Lets build on what we have achieved so far!

The Kisoboka Trust has  worked for several years to provide clean water and proper sanitation in schools and local communities. It can be shown that the successful implementation of these projects has benefited the school pupils and staff and local communities.   However, our local partners have shown us that there is not only a need for these facilities but also for further improvements in community health through education and local involvement.

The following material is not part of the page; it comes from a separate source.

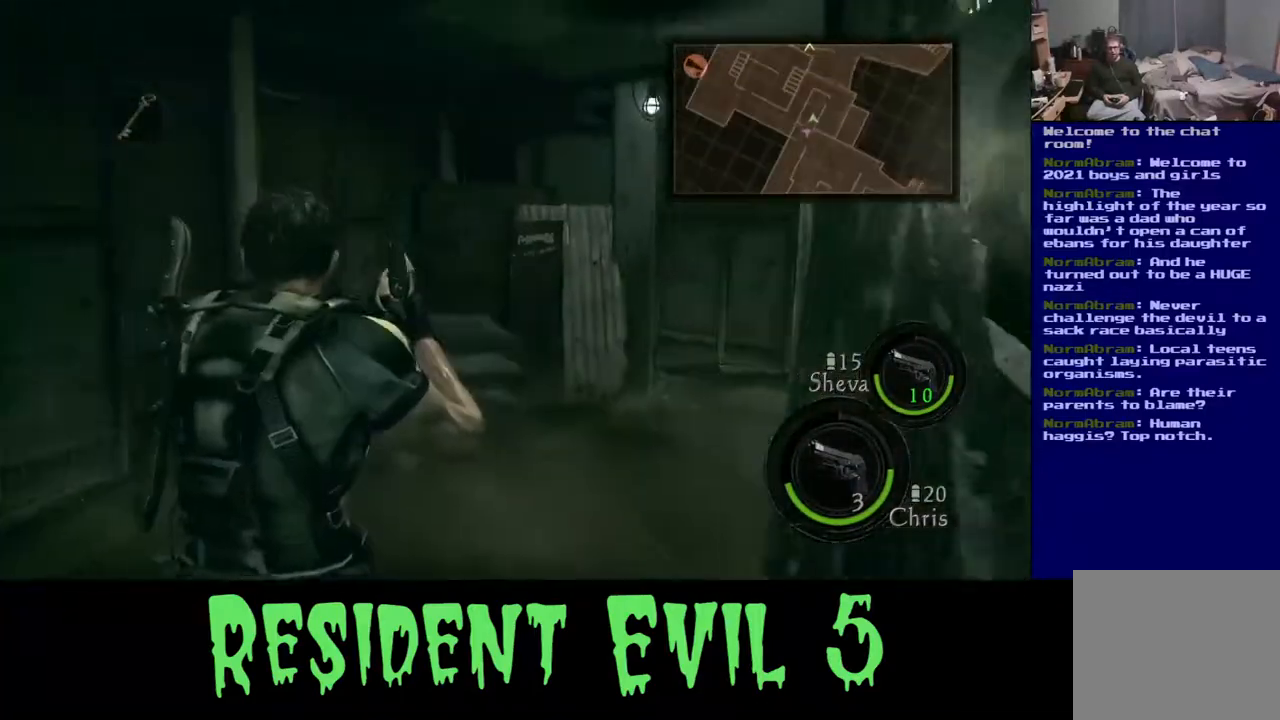
{"buttons": [], "left_stick": "up", "right_stick": "center", "events": []}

Our partners in Kenya and Uganda have shown us the need for  the provision of local centres with an emphasis on provision of education and training of committed individuals in local communities.

A Vision for Community Health

From small beginnings in the overcrowded slum areas of Kenya to rural areas of Uganda with limited health provision we are looking to support local health care providers to bring basic health care to the disadvantaged children, mothers and families in the area. These initiatives are targeting groups and communities who for whatever reason, are not reached by the state health care system. Basic health care education at community level is a fundamental part of the support

Community Led Total Sanitation

Following  the pump re-instatement project  in Kalungu our local partner made recommendations to develop a proposal for promotion of sanitation and hygiene in these communities. The objective is to  transform them into model communities as a way of supplementing the safe water provision project and demonstrating the means of improving Community Health to neighbouring villages.

The District Local Government in conjunction with Notre Dame Community Outreach Association (NDCOA) conducted an assessment of the hygiene and sanitation profile in these communities. It was found out that 30% of the community members do not have access to improved sanitation contributing to the continued occurrence of diarrheal diseases. These diseases account for over 30 % of Outpatient Department attendances at nearby health centres. Due to lack of improved sanitation, open defecation is practised hence human excreta is spread over the village area contaminating water sources.

The major objective of the project is to promote hygiene and sanitation improvement through promotion of a minimum set of sanitation requirements in over 800 household using the Community Led Total Sanitation (CLTS) approach which inspires and empowers community members to make rightful decisions for their health leading to 100% sanitation improvement. CLTS concentrates on ending open defecation as a first significant step and entry point to behavioral change.